Well, I finished Daniel Goleman’s Emotional Intelligence, and had mixed feelings about it. Some of it I agreed with, some of it made me uneasy. Parts of it were uncomfortable reading… descriptions of the hurtful rows couples can have makes you curl up in a ball. It’s not just couples, of course; you can have these painful clashes with anybody whose good opinion you value.
I haven’t had any huge arguments lately, or ruined friendships (that I’m aware of), though the other night I didn’t understand something Mum was trying to say till she blew up and stamped about and threw things. I thought we were having a chummy evening in, so it was a shock. What did I do? Turned out she was asking me to stop playing with the cats, as it was distracting her from the TV. I thought she was saying other things, and kept right on…
It sounds both funny and stupid, but it made me feel quite ill. It reminded me of something on TV about a deaf Dalmatian dog; it couldn’t hear warning growls from other dogs and would keep right on… and got attacked. It haunted me at the time, and I couldn’t help remembering it.
I did some stamping and door-slamming myself (retreating upstairs to watch my own TV), and didn’t forgive Mum for two or three hours.
The book said you can get blazingly angry about something all in an instant, but if you stop and think about it, you realize there’s an underlying emotion such as hurt or fear. People get angry because they feel threatened in some way. I didn’t have to think about it very much, I knew about it already. It came before the anger.
The treatment meted out by other people to their friends and partners is not pleasant reading. It makes me want to reach through the pages and shake some of them till their teeth rattle.
It’s purely opinion, but I was dubious about some things in the book. I giggled when reading about a study of one particular group of patients. Some received therapy along with their treatment; others did not. The ones receiving therapy left the hospital an average of two days earlier than the rest. I said to Mum “do you suppose they were trying to escape?”

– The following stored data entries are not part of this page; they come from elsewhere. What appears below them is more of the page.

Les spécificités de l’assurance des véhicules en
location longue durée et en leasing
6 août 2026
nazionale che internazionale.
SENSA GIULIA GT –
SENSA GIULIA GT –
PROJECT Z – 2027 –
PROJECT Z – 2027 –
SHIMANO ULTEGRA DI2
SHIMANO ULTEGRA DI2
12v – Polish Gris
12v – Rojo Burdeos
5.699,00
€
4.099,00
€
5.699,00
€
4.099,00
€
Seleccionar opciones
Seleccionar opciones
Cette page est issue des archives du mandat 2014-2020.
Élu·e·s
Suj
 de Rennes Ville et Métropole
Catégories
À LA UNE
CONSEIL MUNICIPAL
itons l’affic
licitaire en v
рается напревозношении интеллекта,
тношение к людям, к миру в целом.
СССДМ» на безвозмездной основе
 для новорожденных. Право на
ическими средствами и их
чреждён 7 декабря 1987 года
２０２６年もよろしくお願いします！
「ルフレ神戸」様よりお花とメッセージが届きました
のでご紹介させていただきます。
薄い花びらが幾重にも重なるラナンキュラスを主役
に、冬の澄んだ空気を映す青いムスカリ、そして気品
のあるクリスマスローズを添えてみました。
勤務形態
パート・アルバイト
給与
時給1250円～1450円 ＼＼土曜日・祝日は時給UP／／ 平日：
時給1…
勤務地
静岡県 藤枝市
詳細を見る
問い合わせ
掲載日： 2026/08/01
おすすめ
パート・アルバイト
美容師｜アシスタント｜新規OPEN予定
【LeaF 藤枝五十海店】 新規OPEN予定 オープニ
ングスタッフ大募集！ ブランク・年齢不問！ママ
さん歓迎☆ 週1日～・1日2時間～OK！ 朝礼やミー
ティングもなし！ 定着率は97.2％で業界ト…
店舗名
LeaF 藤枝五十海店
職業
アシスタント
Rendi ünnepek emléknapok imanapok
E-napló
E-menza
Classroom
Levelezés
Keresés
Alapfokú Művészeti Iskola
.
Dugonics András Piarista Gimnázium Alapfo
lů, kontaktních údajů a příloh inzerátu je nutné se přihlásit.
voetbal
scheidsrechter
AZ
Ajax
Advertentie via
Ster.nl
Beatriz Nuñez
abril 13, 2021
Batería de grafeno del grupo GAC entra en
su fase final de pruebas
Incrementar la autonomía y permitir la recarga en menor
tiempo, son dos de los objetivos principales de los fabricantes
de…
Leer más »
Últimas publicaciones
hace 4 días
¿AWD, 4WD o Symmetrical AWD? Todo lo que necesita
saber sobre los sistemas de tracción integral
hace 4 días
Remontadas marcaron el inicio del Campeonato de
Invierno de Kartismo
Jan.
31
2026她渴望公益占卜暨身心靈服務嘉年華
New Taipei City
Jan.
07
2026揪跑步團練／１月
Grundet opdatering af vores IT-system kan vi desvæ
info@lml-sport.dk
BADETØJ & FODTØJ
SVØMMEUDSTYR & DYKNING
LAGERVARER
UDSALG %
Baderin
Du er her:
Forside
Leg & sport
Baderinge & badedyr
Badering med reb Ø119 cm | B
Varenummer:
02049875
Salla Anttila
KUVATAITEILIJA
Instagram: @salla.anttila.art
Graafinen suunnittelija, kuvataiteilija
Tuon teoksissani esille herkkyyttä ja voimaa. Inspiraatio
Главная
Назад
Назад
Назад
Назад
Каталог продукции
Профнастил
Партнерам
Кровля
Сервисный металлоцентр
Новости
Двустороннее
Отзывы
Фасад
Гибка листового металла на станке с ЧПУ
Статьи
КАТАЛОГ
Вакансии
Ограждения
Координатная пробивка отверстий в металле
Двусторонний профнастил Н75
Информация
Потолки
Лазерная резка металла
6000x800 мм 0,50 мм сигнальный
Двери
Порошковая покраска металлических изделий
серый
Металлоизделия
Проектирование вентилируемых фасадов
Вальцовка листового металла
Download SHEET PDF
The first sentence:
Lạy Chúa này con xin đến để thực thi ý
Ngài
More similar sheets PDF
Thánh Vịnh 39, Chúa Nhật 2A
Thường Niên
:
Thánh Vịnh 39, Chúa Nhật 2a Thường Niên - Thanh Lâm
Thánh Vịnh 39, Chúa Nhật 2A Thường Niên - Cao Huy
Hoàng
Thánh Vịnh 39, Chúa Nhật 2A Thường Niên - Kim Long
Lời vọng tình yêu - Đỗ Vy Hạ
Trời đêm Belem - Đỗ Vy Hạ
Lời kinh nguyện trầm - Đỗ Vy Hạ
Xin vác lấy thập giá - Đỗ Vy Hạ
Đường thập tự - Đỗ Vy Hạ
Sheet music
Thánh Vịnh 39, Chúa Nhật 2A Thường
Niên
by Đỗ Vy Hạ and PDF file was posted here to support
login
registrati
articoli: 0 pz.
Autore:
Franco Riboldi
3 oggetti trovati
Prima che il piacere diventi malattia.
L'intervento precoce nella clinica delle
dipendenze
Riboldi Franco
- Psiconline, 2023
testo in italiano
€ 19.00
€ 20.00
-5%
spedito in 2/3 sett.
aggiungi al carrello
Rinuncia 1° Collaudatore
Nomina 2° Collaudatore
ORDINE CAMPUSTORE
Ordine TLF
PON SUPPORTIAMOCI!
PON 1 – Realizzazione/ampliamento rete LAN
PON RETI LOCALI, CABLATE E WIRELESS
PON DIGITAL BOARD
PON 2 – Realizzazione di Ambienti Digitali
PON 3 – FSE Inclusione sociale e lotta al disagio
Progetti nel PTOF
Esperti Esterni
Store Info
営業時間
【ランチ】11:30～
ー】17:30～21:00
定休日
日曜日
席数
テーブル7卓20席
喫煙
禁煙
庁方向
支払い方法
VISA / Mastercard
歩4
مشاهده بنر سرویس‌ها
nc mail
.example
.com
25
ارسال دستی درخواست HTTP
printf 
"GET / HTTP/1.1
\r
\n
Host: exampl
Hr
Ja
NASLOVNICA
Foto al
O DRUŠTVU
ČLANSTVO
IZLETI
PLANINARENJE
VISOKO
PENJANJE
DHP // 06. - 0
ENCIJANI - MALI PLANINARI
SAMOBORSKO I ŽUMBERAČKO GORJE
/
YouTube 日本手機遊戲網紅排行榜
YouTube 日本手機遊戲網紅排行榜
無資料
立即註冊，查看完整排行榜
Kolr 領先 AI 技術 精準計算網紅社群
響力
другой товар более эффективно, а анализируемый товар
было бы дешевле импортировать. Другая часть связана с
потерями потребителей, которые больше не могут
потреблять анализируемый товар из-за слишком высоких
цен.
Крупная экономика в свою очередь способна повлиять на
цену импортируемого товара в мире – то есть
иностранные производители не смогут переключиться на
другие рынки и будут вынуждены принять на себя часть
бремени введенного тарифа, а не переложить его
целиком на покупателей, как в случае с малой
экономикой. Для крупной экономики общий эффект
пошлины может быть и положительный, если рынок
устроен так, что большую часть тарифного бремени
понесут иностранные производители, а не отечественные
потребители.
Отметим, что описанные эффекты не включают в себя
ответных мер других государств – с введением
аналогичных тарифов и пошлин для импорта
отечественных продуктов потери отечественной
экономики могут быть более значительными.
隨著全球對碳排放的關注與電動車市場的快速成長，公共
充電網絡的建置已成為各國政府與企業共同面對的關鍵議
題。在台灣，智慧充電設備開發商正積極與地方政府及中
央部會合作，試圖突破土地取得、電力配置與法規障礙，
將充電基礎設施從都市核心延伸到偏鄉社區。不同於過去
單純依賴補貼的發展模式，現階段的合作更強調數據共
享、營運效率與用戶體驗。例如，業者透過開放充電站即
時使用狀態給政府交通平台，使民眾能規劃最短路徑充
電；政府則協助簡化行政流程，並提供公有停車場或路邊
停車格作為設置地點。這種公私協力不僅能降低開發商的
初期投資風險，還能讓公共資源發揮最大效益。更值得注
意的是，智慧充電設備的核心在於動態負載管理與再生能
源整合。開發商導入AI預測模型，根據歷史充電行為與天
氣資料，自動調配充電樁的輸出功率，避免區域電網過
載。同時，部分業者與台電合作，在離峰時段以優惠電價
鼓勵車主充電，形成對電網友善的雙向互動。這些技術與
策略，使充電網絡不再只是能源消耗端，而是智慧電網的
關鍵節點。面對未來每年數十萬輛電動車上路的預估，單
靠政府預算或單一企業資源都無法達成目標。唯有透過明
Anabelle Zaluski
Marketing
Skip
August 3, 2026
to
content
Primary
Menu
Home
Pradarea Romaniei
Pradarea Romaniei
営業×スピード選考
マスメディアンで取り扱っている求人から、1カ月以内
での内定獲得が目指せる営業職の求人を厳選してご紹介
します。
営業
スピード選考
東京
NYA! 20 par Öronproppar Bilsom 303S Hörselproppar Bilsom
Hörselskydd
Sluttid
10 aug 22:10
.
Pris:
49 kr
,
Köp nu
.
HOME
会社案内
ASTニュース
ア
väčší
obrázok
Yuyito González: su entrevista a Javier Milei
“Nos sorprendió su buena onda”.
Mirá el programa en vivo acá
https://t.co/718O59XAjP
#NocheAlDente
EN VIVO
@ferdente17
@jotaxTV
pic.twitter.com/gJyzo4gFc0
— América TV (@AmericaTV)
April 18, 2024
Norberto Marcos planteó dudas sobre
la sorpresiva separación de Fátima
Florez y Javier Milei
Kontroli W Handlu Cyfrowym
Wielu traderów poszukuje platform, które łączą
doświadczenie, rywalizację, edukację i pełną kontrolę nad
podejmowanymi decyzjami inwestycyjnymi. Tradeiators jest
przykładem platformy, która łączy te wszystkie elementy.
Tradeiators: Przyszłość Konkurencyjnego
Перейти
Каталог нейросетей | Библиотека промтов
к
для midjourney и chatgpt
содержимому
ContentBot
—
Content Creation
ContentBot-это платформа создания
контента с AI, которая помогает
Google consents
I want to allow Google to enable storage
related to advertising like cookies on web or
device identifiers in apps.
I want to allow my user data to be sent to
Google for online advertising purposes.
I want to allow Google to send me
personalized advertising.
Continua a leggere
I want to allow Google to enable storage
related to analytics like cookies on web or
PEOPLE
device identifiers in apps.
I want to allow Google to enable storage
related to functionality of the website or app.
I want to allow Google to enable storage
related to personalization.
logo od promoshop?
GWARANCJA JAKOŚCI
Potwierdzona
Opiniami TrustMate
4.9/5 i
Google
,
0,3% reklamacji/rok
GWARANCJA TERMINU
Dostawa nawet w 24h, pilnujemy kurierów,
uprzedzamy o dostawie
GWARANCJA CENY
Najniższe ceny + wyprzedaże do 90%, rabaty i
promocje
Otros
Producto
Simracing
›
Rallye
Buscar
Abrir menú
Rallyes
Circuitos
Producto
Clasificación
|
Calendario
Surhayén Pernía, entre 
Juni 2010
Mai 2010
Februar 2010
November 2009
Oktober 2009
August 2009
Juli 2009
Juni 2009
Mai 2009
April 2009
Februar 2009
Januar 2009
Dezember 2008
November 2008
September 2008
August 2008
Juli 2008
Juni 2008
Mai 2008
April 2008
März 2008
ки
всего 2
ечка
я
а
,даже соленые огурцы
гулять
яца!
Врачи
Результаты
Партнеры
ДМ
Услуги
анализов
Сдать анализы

“I’m quite sure of it,” she said.
I imagine I would have been one of the schoolchildren hinted at (further along) who consider mediation and therapy at school to be an invasion of privacy. Ironic… here I write to the whole world what I’m thinking, but clam up when therapists/consultants/whoever are talking nicely to me in a quiet room. I even clammed up when the university tutors were trying to discuss my thoughts about things I’d read, which was completely missing the point of having tutors… but that’s by the way.
There was a bit about timid cats catching smaller mice than their more courageous brethren; I took issue with that use of the word ‘courageous’. It’s supposed to mean you’re scared but go for it anyway; not that you weren’t particularly scared and waded joyfully in. Mum said it showed a basic misunderstanding of cat behaviour.
Finally I finished the book and handed it over to her in case she wanted to read it, and she dropped it in the bin. “You’re supposed to make up your own mind about it,” I protested, and she said “I have… I’ve had bits of it read to me!”
Finally she relented and pulled it out again, but I don’t care what she does with it. I’ve begun reading Cat on the Edge by Shirley Rousseau Murphy and it’s wonderful. I already see the hero cat (Joe Grey) as being my own Sharky, though Sharky wasn’t ugly and grey with half a tail. It reminds me how I would go off my chump when he (or any of the cats) disappeared. I could just imagine him doing some of those things… but I won’t give away any more, except to say that the pretty girl cat (Dulcie) reminds me strongly of Delilah. Nobody could be cross with her for any reason.
Am taking it to bed, along with cuddly moose, cuddly mouse etc.